Reproduce precisely the lines of the listing below, starting with the line that contains "Merkkwaliteit uit Duitsland" and stopping after the line that contains "Hörmann Belgium NV/SA"; include nothing else.

▸ **Raw data**:

═══

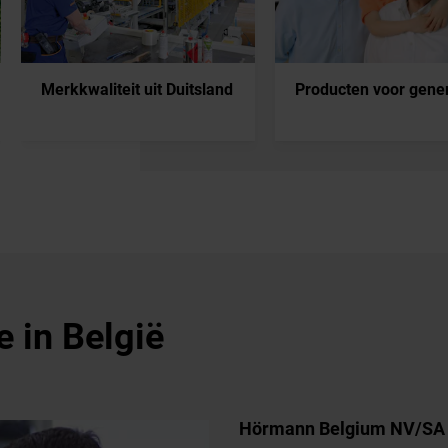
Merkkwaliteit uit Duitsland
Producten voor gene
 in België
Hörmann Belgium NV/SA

═══

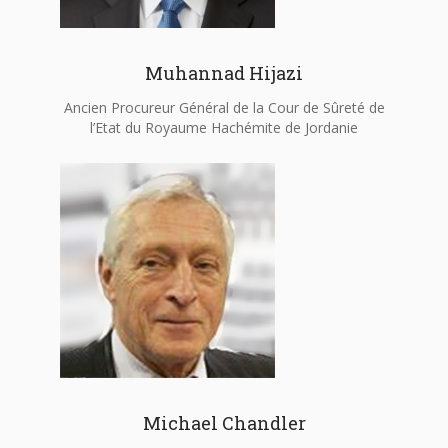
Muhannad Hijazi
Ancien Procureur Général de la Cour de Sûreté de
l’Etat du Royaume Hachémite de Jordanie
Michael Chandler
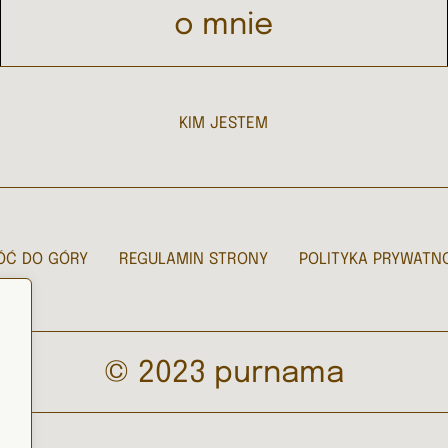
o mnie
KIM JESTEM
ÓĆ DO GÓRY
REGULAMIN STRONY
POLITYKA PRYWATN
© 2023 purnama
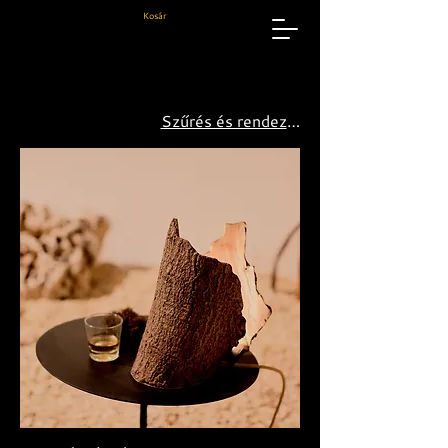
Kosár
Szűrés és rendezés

═══

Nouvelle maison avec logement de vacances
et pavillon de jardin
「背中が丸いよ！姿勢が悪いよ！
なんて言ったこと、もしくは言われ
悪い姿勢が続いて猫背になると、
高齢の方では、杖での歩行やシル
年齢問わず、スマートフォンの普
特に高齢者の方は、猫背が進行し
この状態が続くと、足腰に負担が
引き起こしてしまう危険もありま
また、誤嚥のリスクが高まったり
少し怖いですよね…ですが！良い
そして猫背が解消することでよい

═══

▸ **Task solution**:
Merkkwaliteit uit Duitsland
Producten voor gene
 in België
Hörmann Belgium NV/SA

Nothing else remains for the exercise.